As an NYPD lieutenant, I policed too many protests to count.
As an education activist, I have organized, led and participated in protests, rallies and demonstrations to demand better education for New York City kids.
I know how important protests are, and I know what can go wrong.
That is why I am outraged by the recent settlement agreement between the NYPD and the American Civil Liberties Union that will severely limit how the police can handle protests in the city.
This agreement is a betrayal of the public interest, a threat to public safety and a slap in the face to the brave men and women who risk their lives daily to protect New Yorkers from crime and violence.
The agreement, announced this month, results from lawsuits the ACLU and other groups filed over the NYPD’s response to the racial-justice protests that erupted in summer 2020 following the Minneapolis death of George Floyd.

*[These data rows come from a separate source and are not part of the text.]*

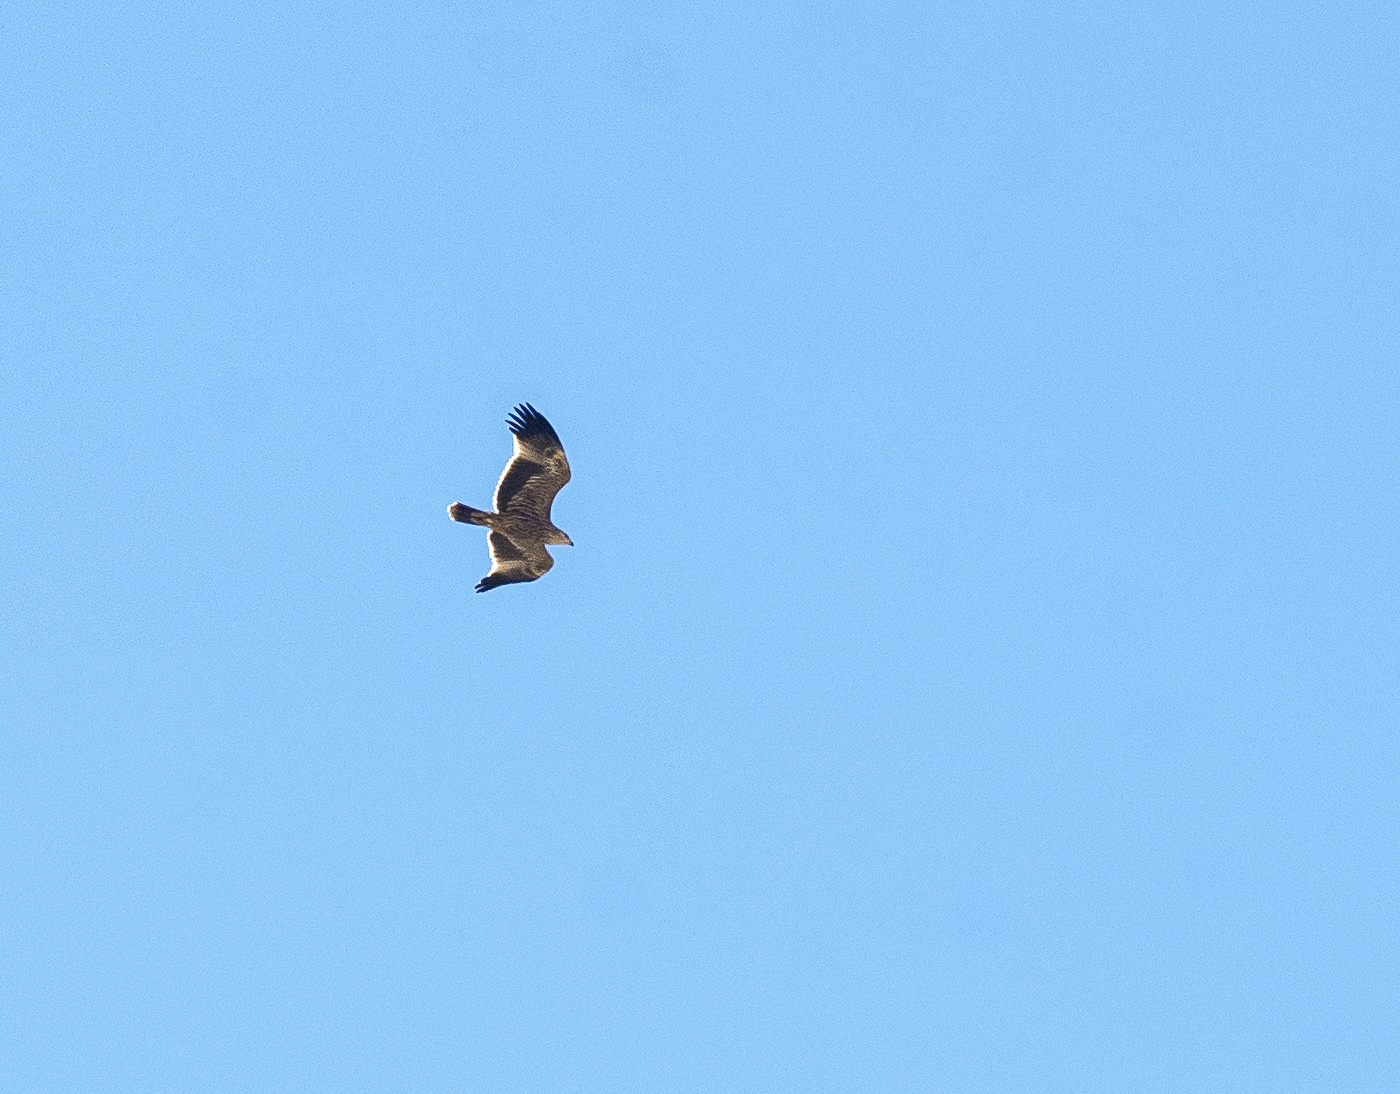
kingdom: Animalia
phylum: Chordata
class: Aves
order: Accipitriformes
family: Accipitridae
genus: Aquila
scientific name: Aquila heliaca
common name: Eastern imperial eagle
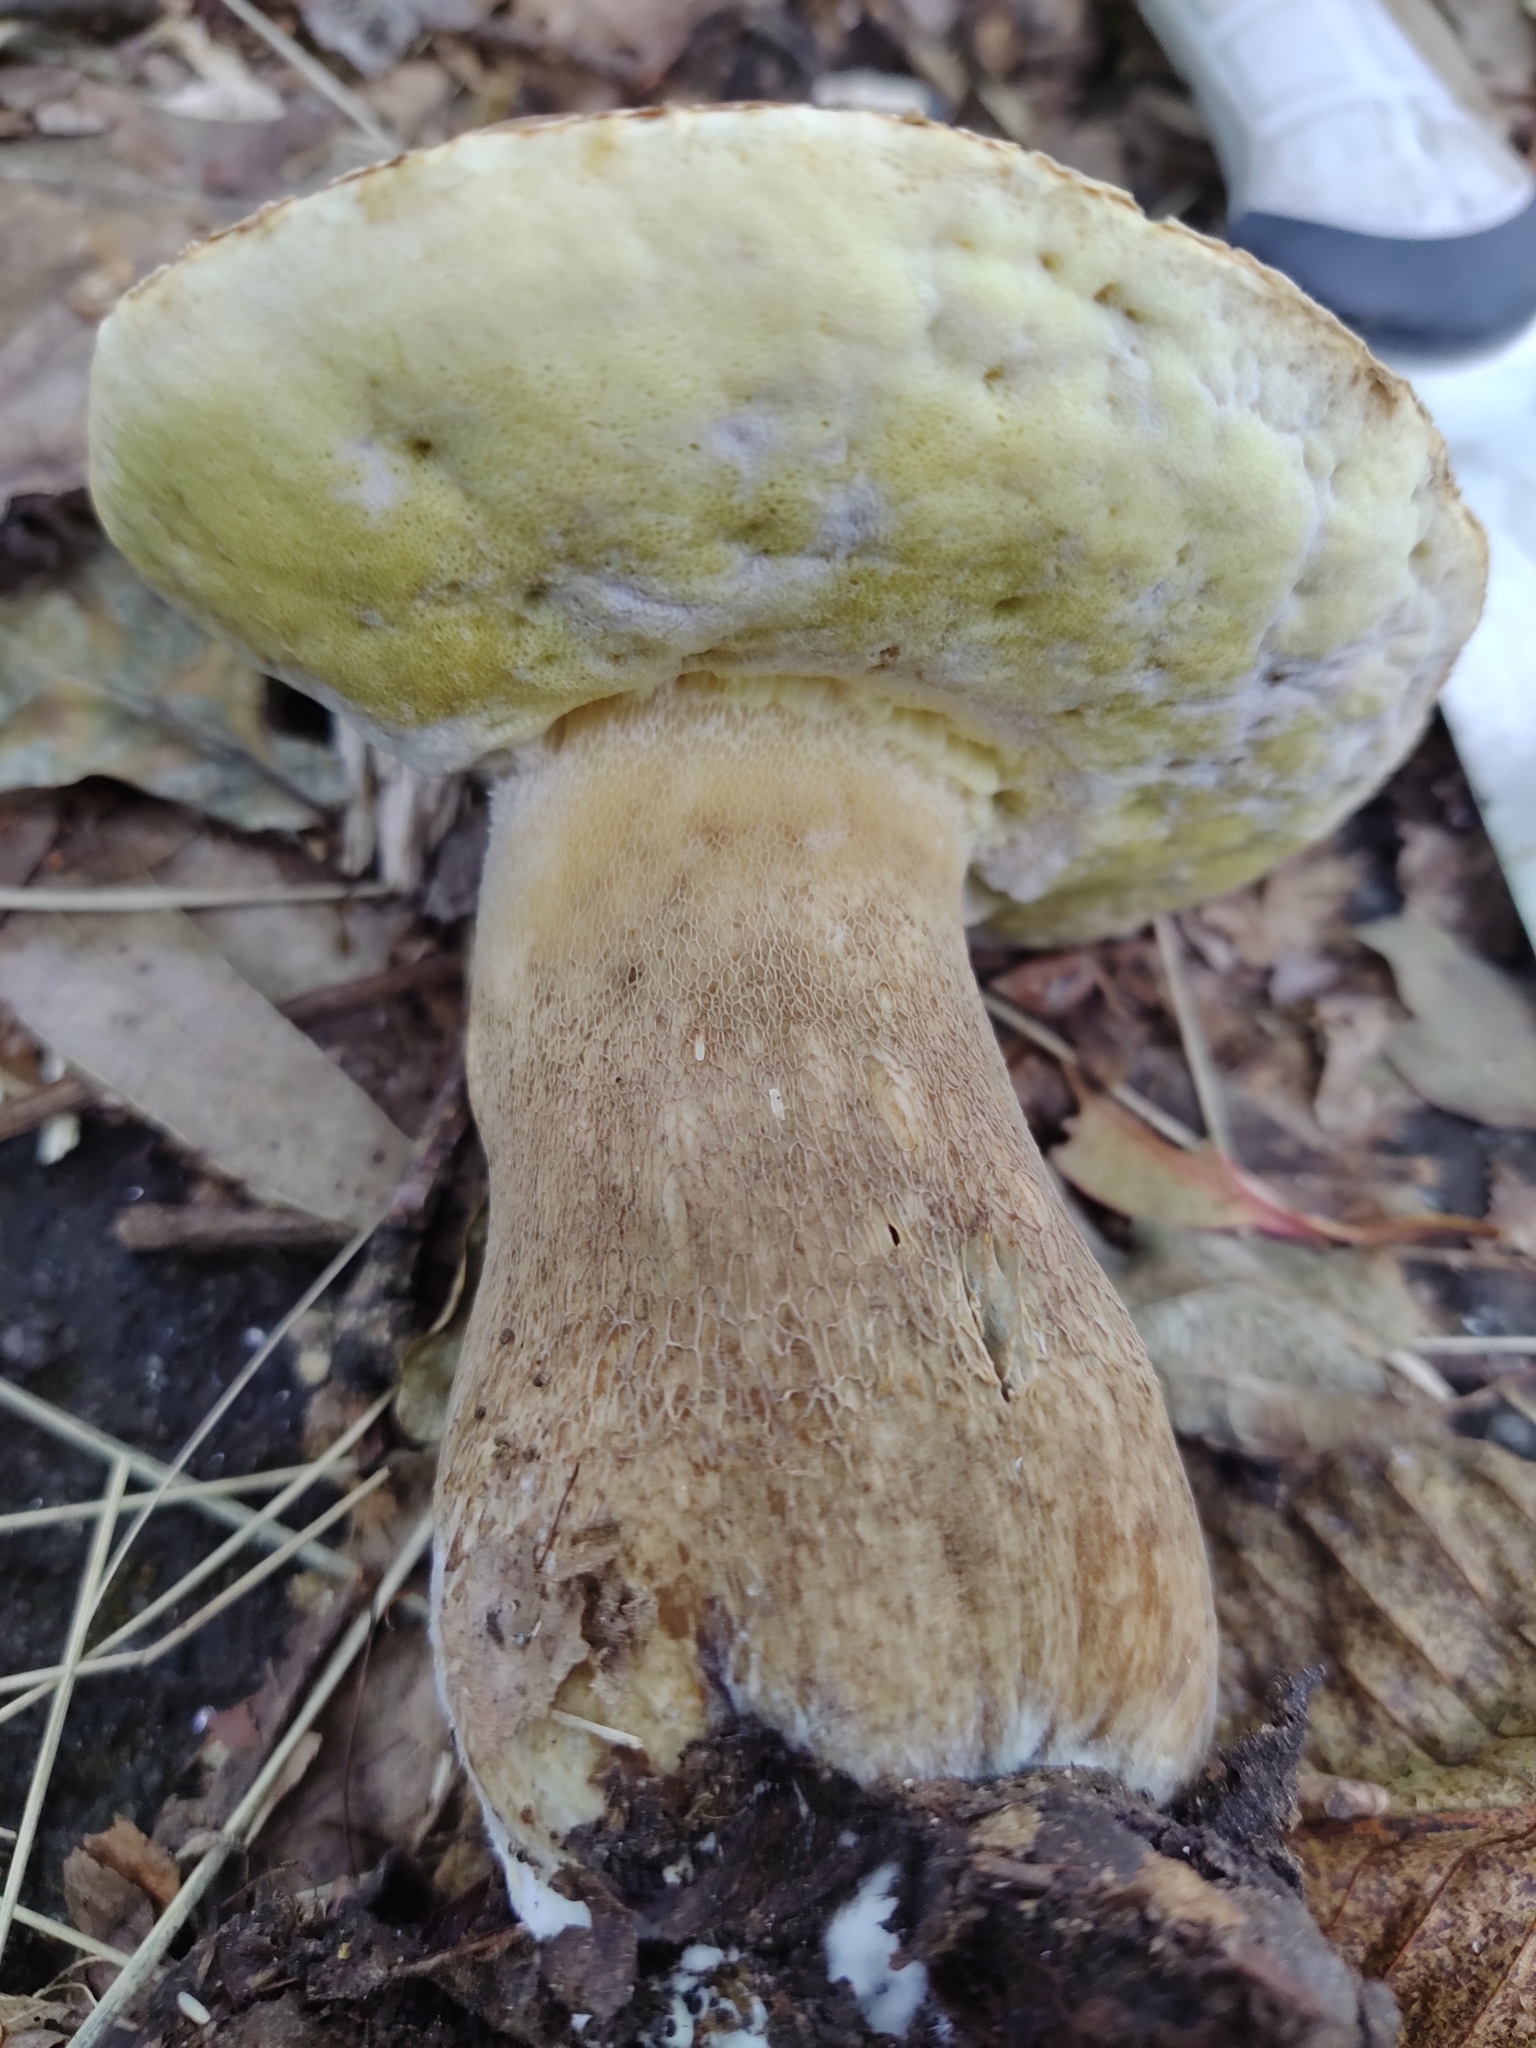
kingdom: Fungi
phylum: Basidiomycota
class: Agaricomycetes
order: Boletales
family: Boletaceae
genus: Boletus
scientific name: Boletus reticulatus
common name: Summer bolete
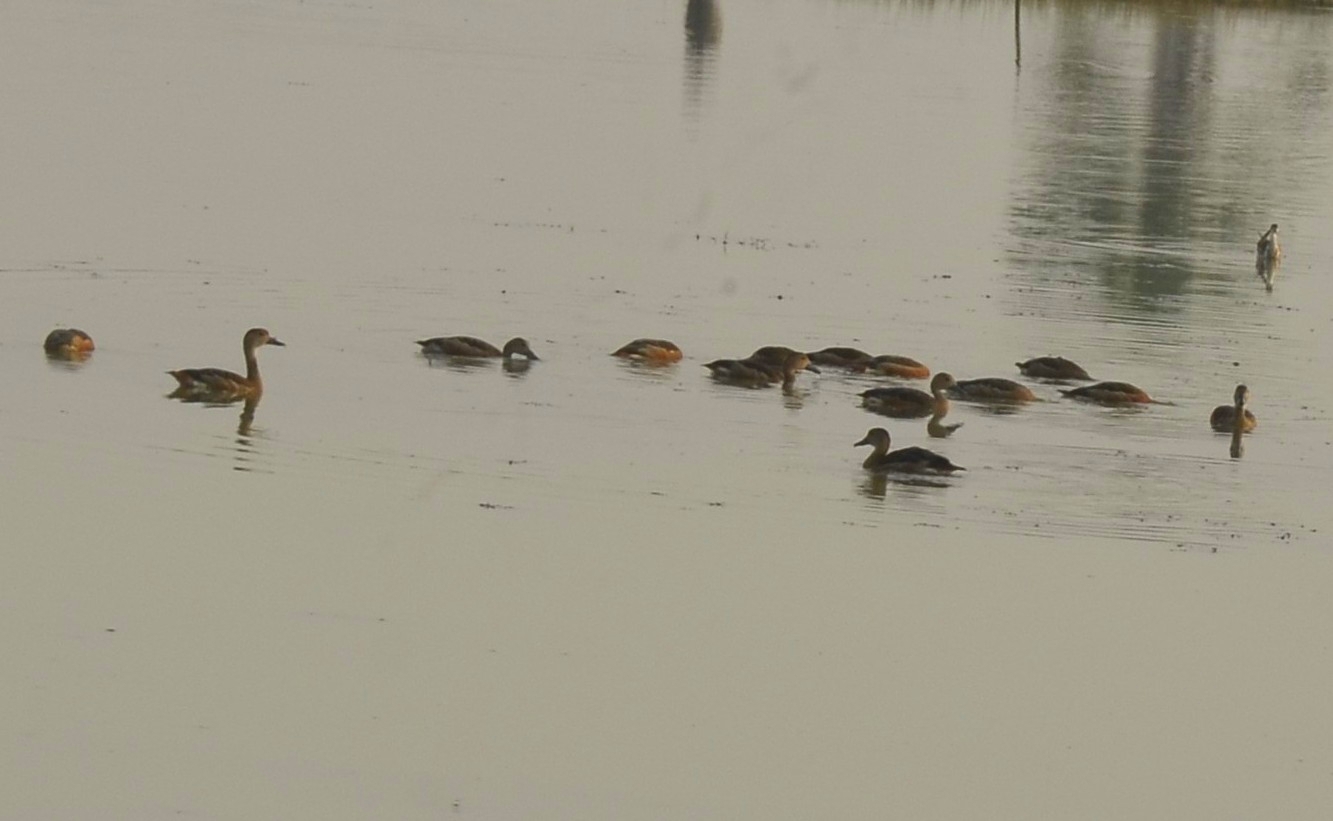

The plaintiffs accused the NYPD of using excessive force, making wrongful arrests and violating the rights of protesters and journalists.
The settlement requires the NYPD to adopt a new four-tiered response system to minimize police presence at protests, bans “kettling” (a crowd-control tactic involving encircling and containing a group of protesters) and establishes an oversight committee with a $3 million price tag and representatives from the plaintiffs and the city, as well as independent experts.
While the agreement claims to protect protesters’ rights, it undermines the rights of law-abiding citizens who expect their police to maintain order and safety in their communities.
And it will have disastrous consequences for our city.
The agreement will undermine the authority and effectiveness of the police, who will be second-guessed and micromanaged by those who never bear the consequences of limited policing.
It will handcuff the police and prevent them from doing their job effectively. It will encourage criminals and anarchists who will exploit the reduced police presence and response to wreak havoc on our streets.
It will endanger the lives of innocent bystanders who may get caught in the crossfire of violent clashes between protesters and police.
It will erode public trust and confidence in the NYPD, whose members already suffer from low morale and high attrition.
Since retiring in 2017, I have protested and rallied in front of City Hall, the Department of Education headquarters known as “Tweed” and schools around the city.
Not once did any of my fellow education-activist parents think of bringing Molotov cocktails to make their point.
Nor did they throw rocks, yell or spit at the officers working the event.
And it goes without saying there was no property damage or theft.
Unsurprisingly, the police were cordial and professional, assisting us by directing both vehicular and pedestrian traffic and merely watching as our protests went on unimpeded.
This agreement is based on a false narrative portraying the NYPD as a brutal and oppressive force that targets minorities and violates civil rights.
In reality, the vast majority of police already respond appropriately and proportionally based on the participants’ behavior.
The ACLU settlement ignores the fact the NYPD is one of the most diverse and professional police departments in the world, with officers who reflect the communities they serve.
It also ignores that the NYPD has made significant reforms to improve its training, policies and accountability in recent years.
The agreement results from political pressure from radical activists and politicians with an anti-police agenda.
They have used George Floyd’s tragic death as an excuse to demonize and defund the police.
They have ignored or downplayed the violence and destruction caused by protesters who looted, burned, attacked our officers and brought parts of the city to a near standstill.
It also ignores the reality that the police have a duty to protect life and property, maintain order and enforce the law.
By agreeing to this settlement, the city has sided with criminals over victims, chaos over order and ideology over reality.
As a former NYPD officer who dedicated 32 years of my life to serving this city, I urge New Yorkers to speak out against this agreement and stand with our police.
The NYPD is not the enemy of the people; it is the guardian of our city.
We need to support our police, not undermine them.
We need to restore law and order, not surrender to lawlessness.
We must defend our city, not allowing the far left to destroy it further.
Vito LaBella is a candidate for City Council in the 43rd District.